#### [Description of the task]
An exact copy of each line below is needed, with no images in it.
** Provided data follows **
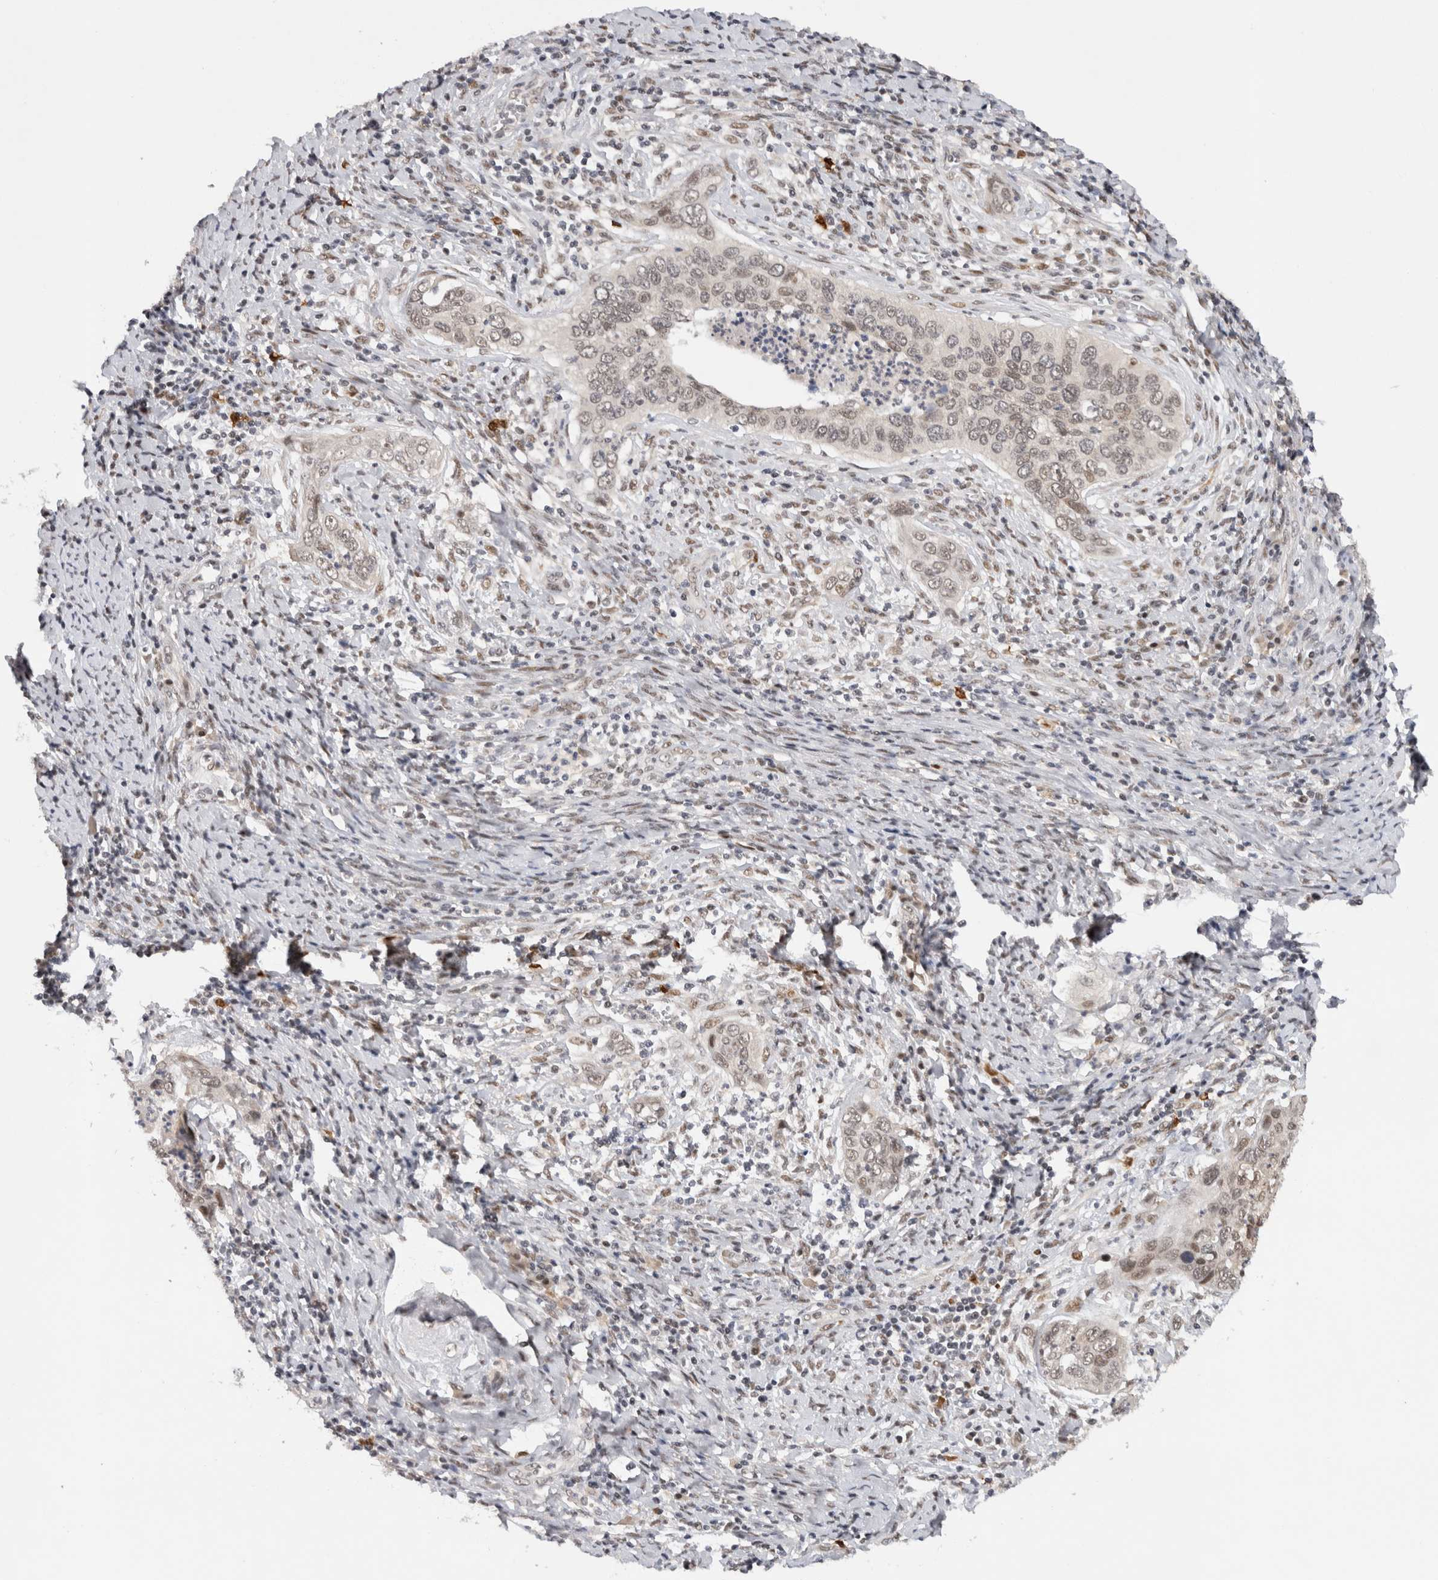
{"staining": {"intensity": "weak", "quantity": ">75%", "location": "nuclear"}, "tissue": "cervical cancer", "cell_type": "Tumor cells", "image_type": "cancer", "snomed": [{"axis": "morphology", "description": "Squamous cell carcinoma, NOS"}, {"axis": "topography", "description": "Cervix"}], "caption": "Immunohistochemistry (DAB) staining of cervical cancer shows weak nuclear protein staining in about >75% of tumor cells.", "gene": "HESX1", "patient": {"sex": "female", "age": 53}}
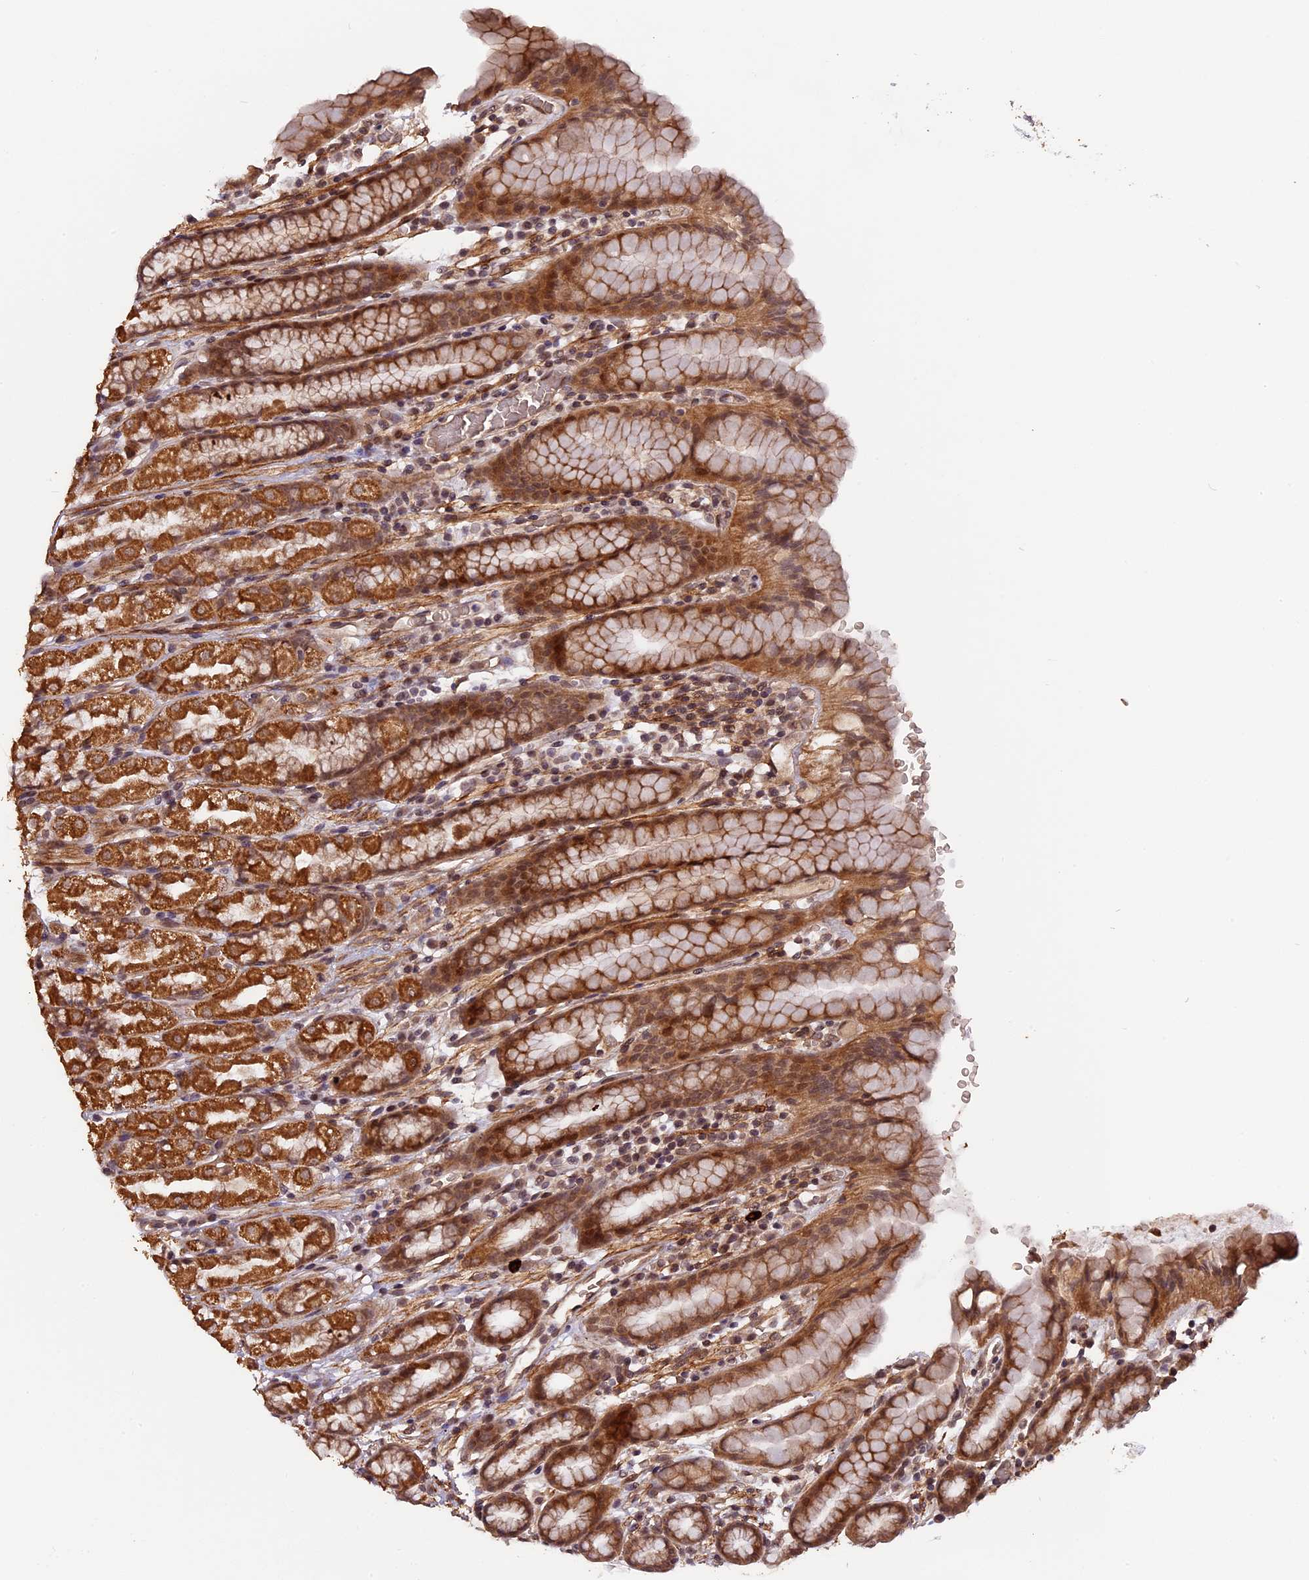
{"staining": {"intensity": "moderate", "quantity": ">75%", "location": "cytoplasmic/membranous,nuclear"}, "tissue": "stomach", "cell_type": "Glandular cells", "image_type": "normal", "snomed": [{"axis": "morphology", "description": "Normal tissue, NOS"}, {"axis": "topography", "description": "Stomach, upper"}, {"axis": "topography", "description": "Stomach, lower"}, {"axis": "topography", "description": "Small intestine"}], "caption": "Brown immunohistochemical staining in normal stomach displays moderate cytoplasmic/membranous,nuclear staining in about >75% of glandular cells.", "gene": "ZNF480", "patient": {"sex": "male", "age": 68}}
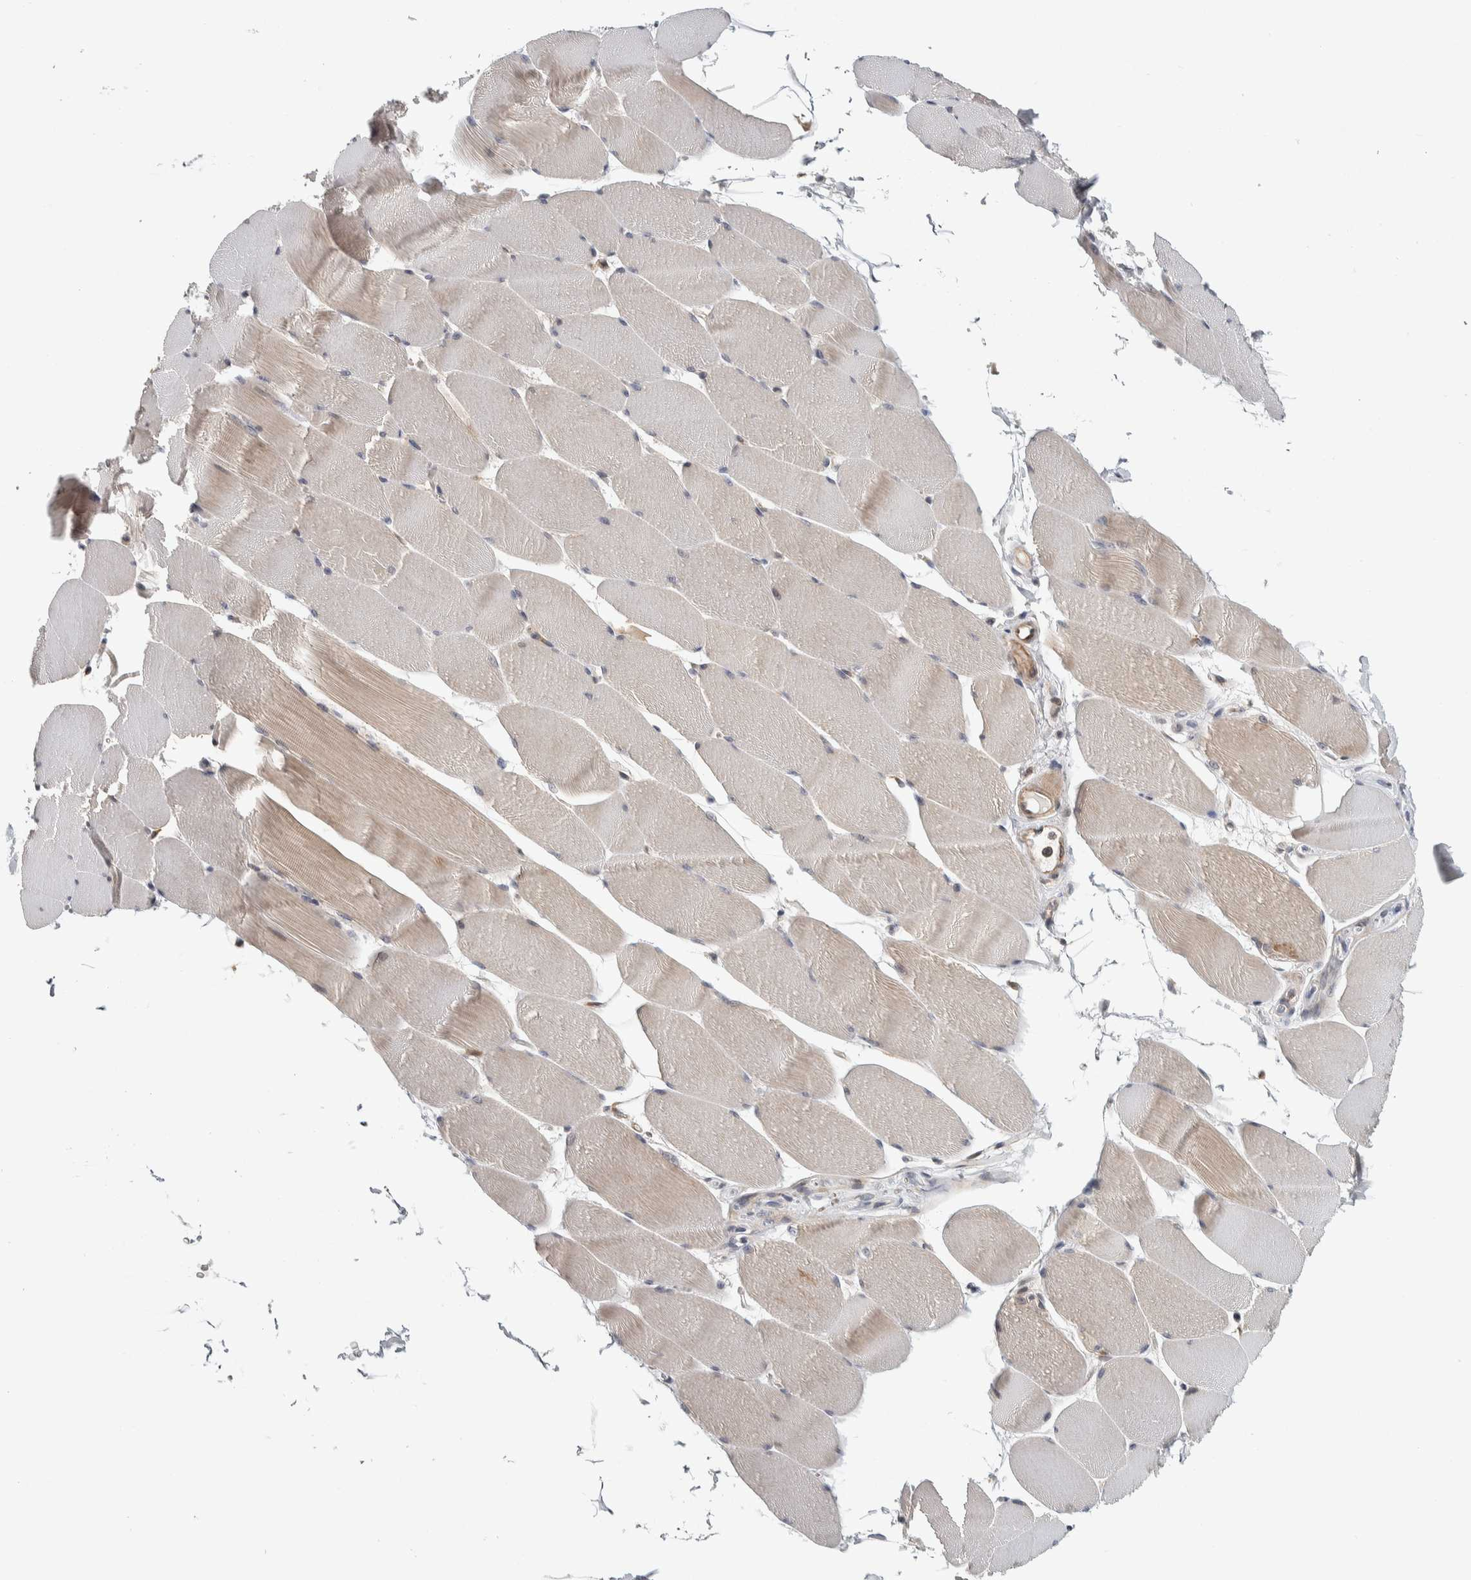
{"staining": {"intensity": "weak", "quantity": "25%-75%", "location": "cytoplasmic/membranous"}, "tissue": "skeletal muscle", "cell_type": "Myocytes", "image_type": "normal", "snomed": [{"axis": "morphology", "description": "Normal tissue, NOS"}, {"axis": "topography", "description": "Skeletal muscle"}], "caption": "Immunohistochemistry (IHC) staining of benign skeletal muscle, which shows low levels of weak cytoplasmic/membranous staining in approximately 25%-75% of myocytes indicating weak cytoplasmic/membranous protein positivity. The staining was performed using DAB (brown) for protein detection and nuclei were counterstained in hematoxylin (blue).", "gene": "TBC1D31", "patient": {"sex": "male", "age": 62}}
** End of Provided data **
#### [Result of this exercise]
{"staining": {"intensity": "weak", "quantity": ">75%", "location": "nuclear"}, "tissue": "cervical cancer", "cell_type": "Tumor cells", "image_type": "cancer", "snomed": [{"axis": "morphology", "description": "Squamous cell carcinoma, NOS"}, {"axis": "topography", "description": "Cervix"}], "caption": "Immunohistochemistry (DAB) staining of cervical cancer shows weak nuclear protein staining in about >75% of tumor cells.", "gene": "HESX1", "patient": {"sex": "female", "age": 53}}
{"staining": {"intensity": "moderate", "quantity": ">75%", "location": "cytoplasmic/membranous,nuclear"}, "tissue": "stomach", "cell_type": "Glandular cells", "image_type": "normal", "snomed": [{"axis": "morphology", "description": "Normal tissue, NOS"}, {"axis": "topography", "description": "Stomach, upper"}, {"axis": "topography", "description": "Stomach, lower"}, {"axis": "topography", "description": "Small intestine"}], "caption": "Brown immunohistochemical staining in normal stomach displays moderate cytoplasmic/membranous,nuclear staining in about >75% of glandular cells.", "gene": "ZNF480", "patient": {"sex": "male", "age": 68}}
{"staining": {"intensity": "weak", "quantity": "25%-75%", "location": "cytoplasmic/membranous"}, "tissue": "skeletal muscle", "cell_type": "Myocytes", "image_type": "normal", "snomed": [{"axis": "morphology", "description": "Normal tissue, NOS"}, {"axis": "topography", "description": "Skeletal muscle"}], "caption": "Immunohistochemistry (IHC) staining of benign skeletal muscle, which shows low levels of weak cytoplasmic/membranous staining in approximately 25%-75% of myocytes indicating weak cytoplasmic/membranous protein positivity. The staining was performed using DAB (brown) for protein detection and nuclei were counterstained in hematoxylin (blue).", "gene": "TBC1D31", "patient": {"sex": "male", "age": 62}}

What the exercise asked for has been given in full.